Below are the records; copy exactly the stretch from the line containing "border-right:none; border-radius:2px 0" through the line containing "width:34px; height:36px; background:#2da0da;", both ends included, and nothing else.

—————

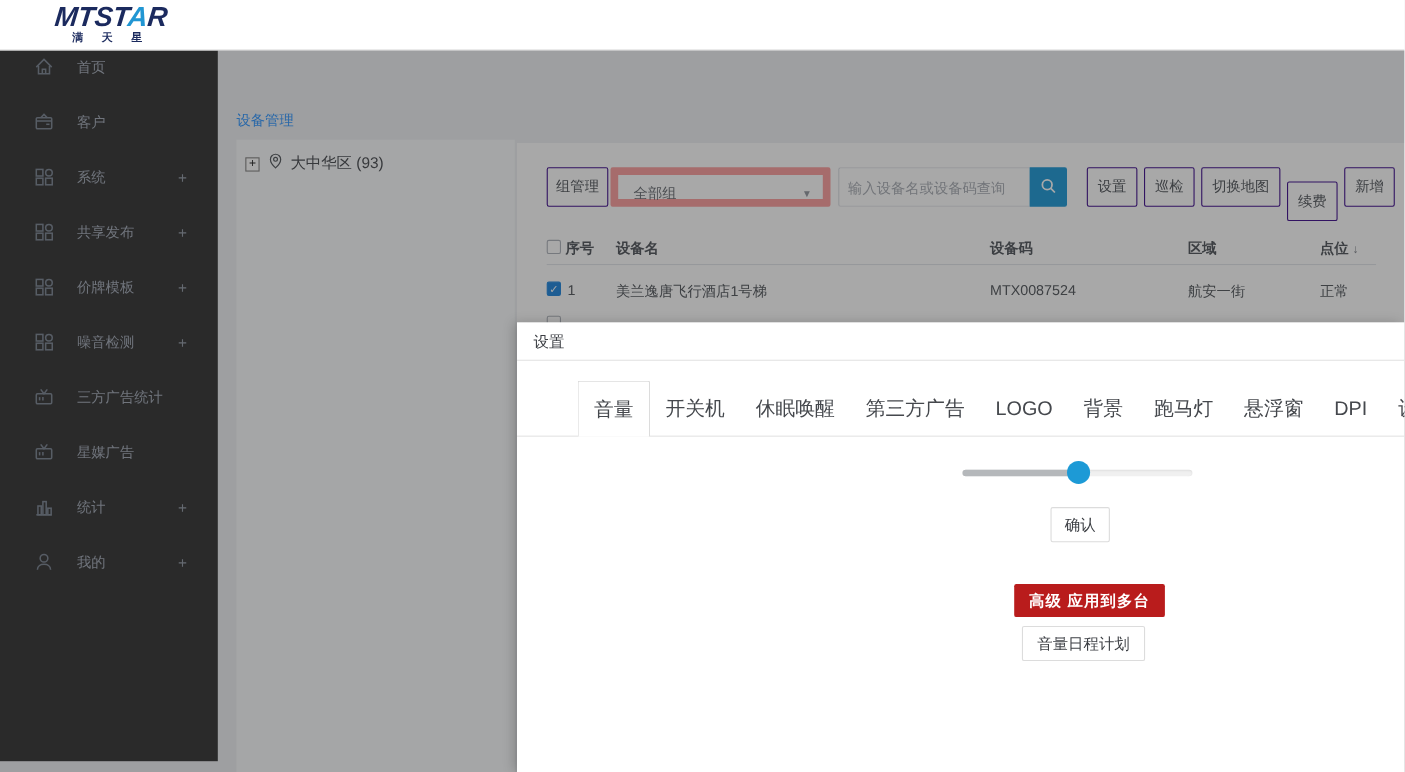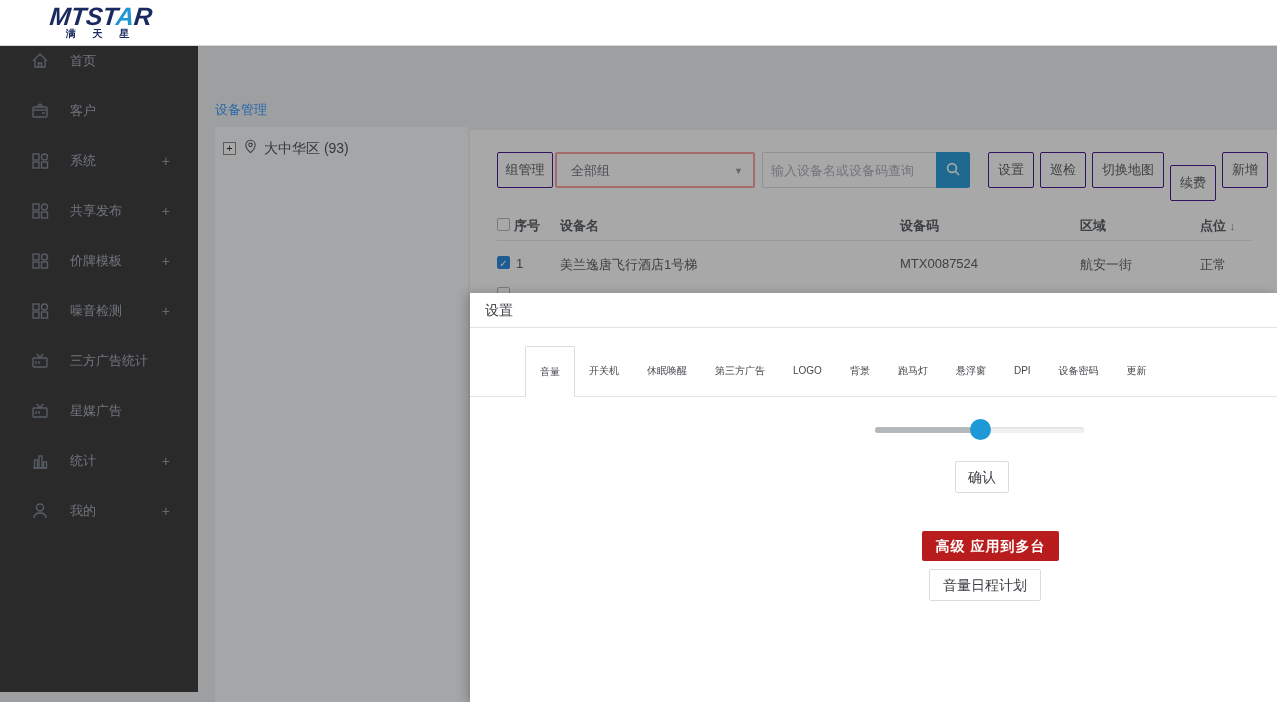--- a/index.html
+++ b/index.html
@@ -39,21 +39,21 @@
   .expand-box { width:13px; height:13px; border:1px solid #8a8a8a; background:#fff; font-size:11px;
     line-height:11px; text-align:center; color:#333; margin-right:7px; cursor:pointer; }
   .pin-icon { margin-right:6px; }
   .tree-label { font-size:14px; color:#54575c; }
 
   .main-panel { position:absolute; left:470px; top:130px; width:807px; height:572px; background:#fff; z-index:2; }
 
   .btn { position:absolute; height:36px; line-height:34px; text-align:center; background:#fff;
     border:1px solid #4c1d95; border-radius:2px; font-size:13px; color:#5f6368; cursor:pointer; }
   .tb-group { left:27px; top:22px; width:56px; }
-  .tb-select { position:absolute; left:85px; top:22px; width:200px; height:36px; border:2px solid #fca5a5;
+  .tb-select { position:absolute; left:85px; top:22px; width:200px; height:36px; border:7px solid #fca5a5;
     border-radius:2px; background:#fff; cursor:pointer; }
   .tb-select .sel-label { position:absolute; left:14px; top:0; line-height:34px; font-size:13px; color:#73777d; }
   .tb-select .sel-caret { position:absolute; right:10px; top:0; line-height:34px; font-size:9px; color:#9a9ea6; }
   .tb-search { position:absolute; left:292px; top:22px; width:174px; height:36px; border:1px solid #d9dce2;
     border-right:none; border-radius:2px 0 0 2px; padding:0 8px; font-size:13px; color:#333; outline:none; }
   .tb-search::placeholder { color:#aeb2b9; }
   .tb-search-btn { position:absolute; left:466px; top:22px; width:34px; height:36px; background:#2da0da;
     border:none; border-radius:0 2px 2px 0; cursor:pointer; display:flex; align-items:center; justify-content:center; }
   .tb-set    { left:518px; top:22px; width:46px; }
   .tb-patrol { left:570px; top:22px; width:46px; }
@@ -69,21 +69,21 @@
   .head-sep { position:absolute; left:27px; right:26px; top:110px; border-top:1px solid #e4e7ec; }
   .tcell { position:absolute; top:126px; font-size:13px; color:#5f6368; }
   .sort-glyph { font-size:11px; color:#8a8e95; }
 
   
   .modal { position:absolute; left:470px; top:293px; width:807px; height:409px; background:#fff; z-index:6;
     box-shadow:-4px 0 10px rgba(0,0,0,0.18); }
   .modal-header { height:35px; line-height:35px; padding-left:15px; font-size:14px; color:#3c3f44;
     border-bottom:1px solid #e3e3e3; }
   .tabbar { display:flex; margin-top:18px; height:51px; border-bottom:1px solid #e3e3e3; padding-left:55px; }
-  .tab { padding:0 14px; line-height:50px; font-size:10px; color:#45484d; cursor:pointer; white-space:nowrap; }
+  .tab { padding:0 14px; line-height:50px; font-size:18px; color:#45484d; cursor:pointer; white-space:nowrap; }
   .tab.active { border:1px solid #dcdcdc; border-bottom:none; background:#fff; margin-bottom:-1px;
     border-radius:2px 2px 0 0; }
 
   .slider { position:absolute; left:405px; top:126px; width:209px; height:22px; cursor:pointer; }
   .slider-track { position:absolute; left:0; top:8px; width:100%; height:6px; background:#f0f0f0;
     border-radius:3px; box-shadow:inset 0 1px 2px rgba(0,0,0,0.08); }
   .slider-fill { position:absolute; left:0; top:8px; height:6px; background:#b5b8bb; border-radius:3px 0 0 3px; }
   .slider-handle { position:absolute; top:0; width:21px; height:21px; margin-left:-10px; border-radius:50%;
     background:#1d9ad6; cursor:grab; }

—————

Output below.
     border-right:none; border-radius:2px 0 0 2px; padding:0 8px; font-size:13px; color:#333; outline:none; }
   .tb-search::placeholder { color:#aeb2b9; }
   .tb-search-btn { position:absolute; left:466px; top:22px; width:34px; height:36px; background:#2da0da;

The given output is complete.